◆ WRITTEN TASK
Count, in the listing that follows, every line containing the word "height". Give the number by itself.

◆ DATA FOR THIS TASK
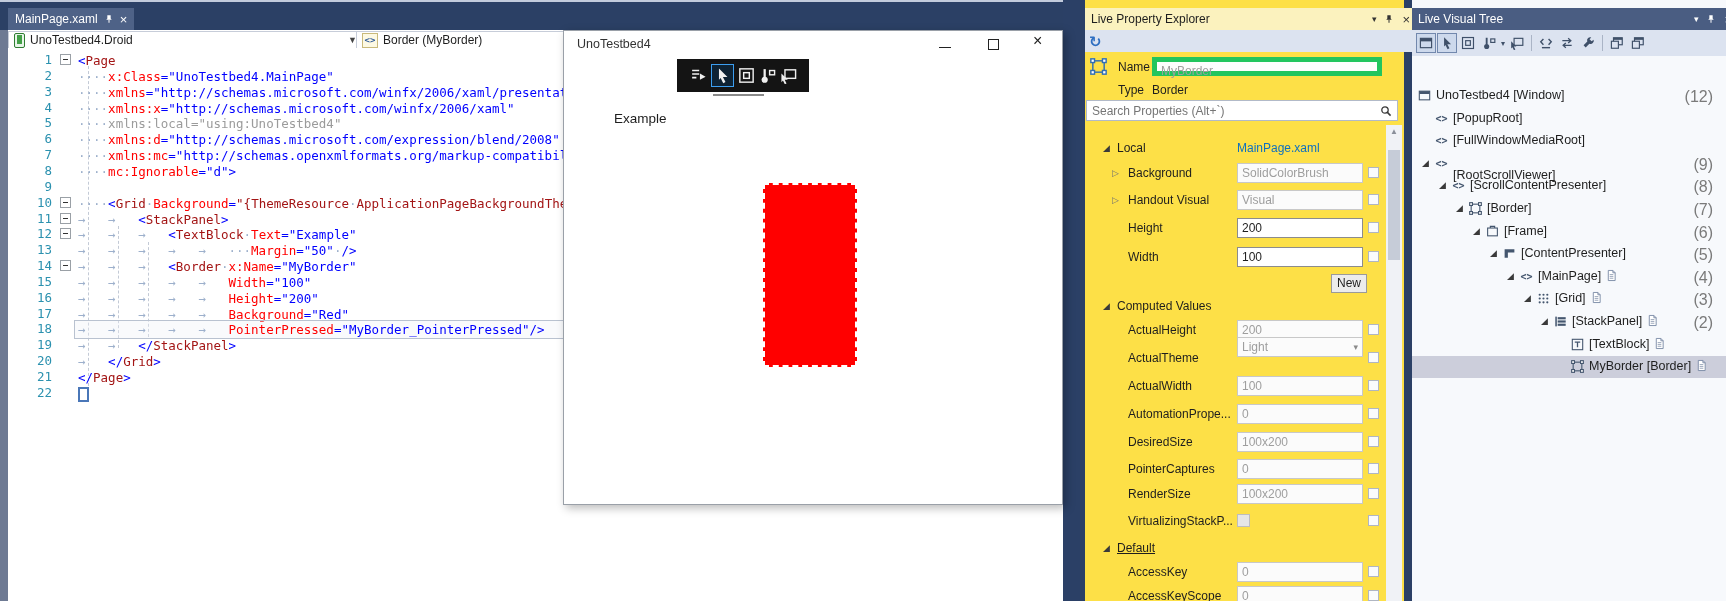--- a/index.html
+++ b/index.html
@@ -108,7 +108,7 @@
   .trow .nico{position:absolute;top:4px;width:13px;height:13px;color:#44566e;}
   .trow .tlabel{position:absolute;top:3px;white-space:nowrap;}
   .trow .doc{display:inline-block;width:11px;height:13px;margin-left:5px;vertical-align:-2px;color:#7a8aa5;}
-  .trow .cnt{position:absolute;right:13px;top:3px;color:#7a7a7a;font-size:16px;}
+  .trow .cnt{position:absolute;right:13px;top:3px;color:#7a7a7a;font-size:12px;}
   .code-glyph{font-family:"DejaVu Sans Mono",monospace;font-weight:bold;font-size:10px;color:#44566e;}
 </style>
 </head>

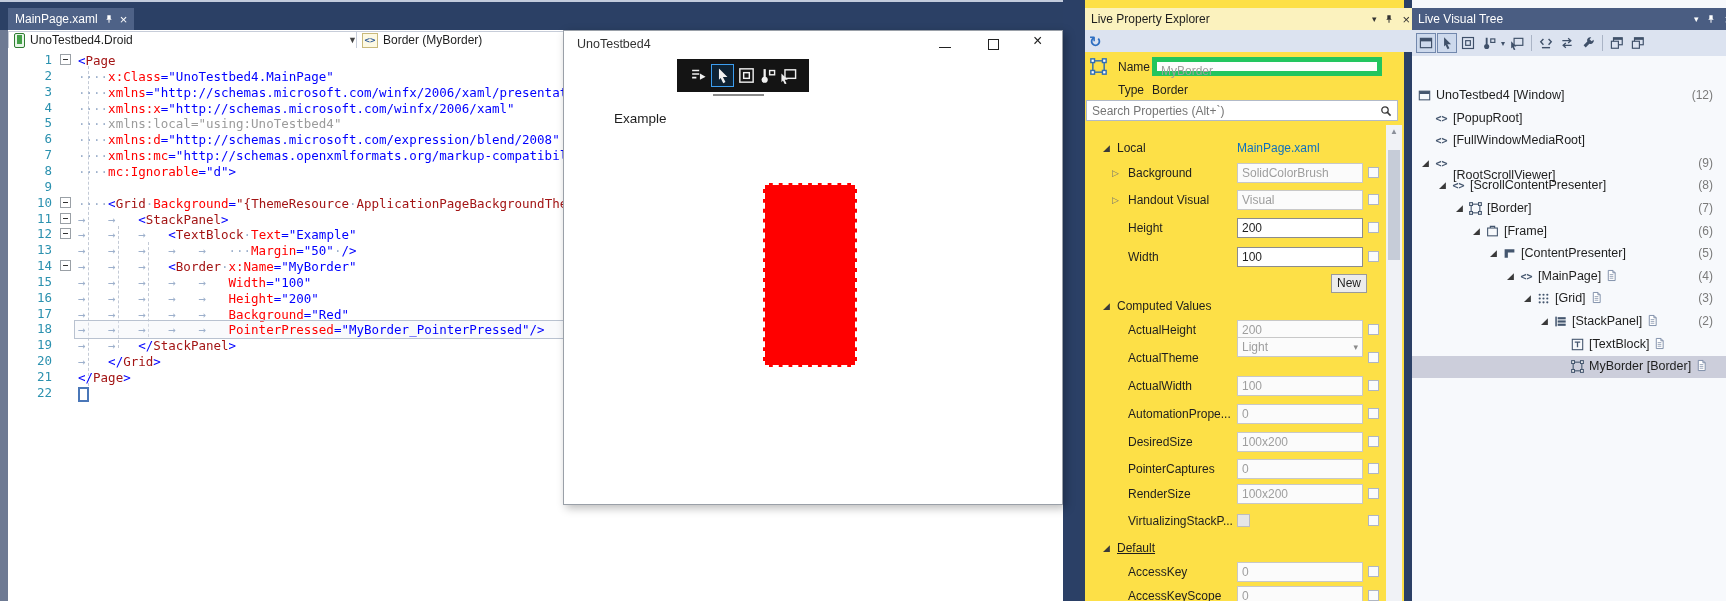--- a/index.html
+++ b/index.html
@@ -421,7 +421,7 @@
         <div class="trow" style="top: 152.8px;">
           <span class="texp" style="left: 10px;">◢</span>
           <span class="nico ticon code-glyph" style="left: 23px;">&lt;&gt;</span>
-          <span class="tlabel" style="left: 41px; margin-top: 12px;">[RootScrollViewer]</span>
+          <span class="tlabel" style="left: 41px;">[RootScrollViewer]</span>
           <span class="cnt">(9)</span>
         </div>
         <div class="trow" style="top: 175.4px;">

◆ RESPONSE BOX
2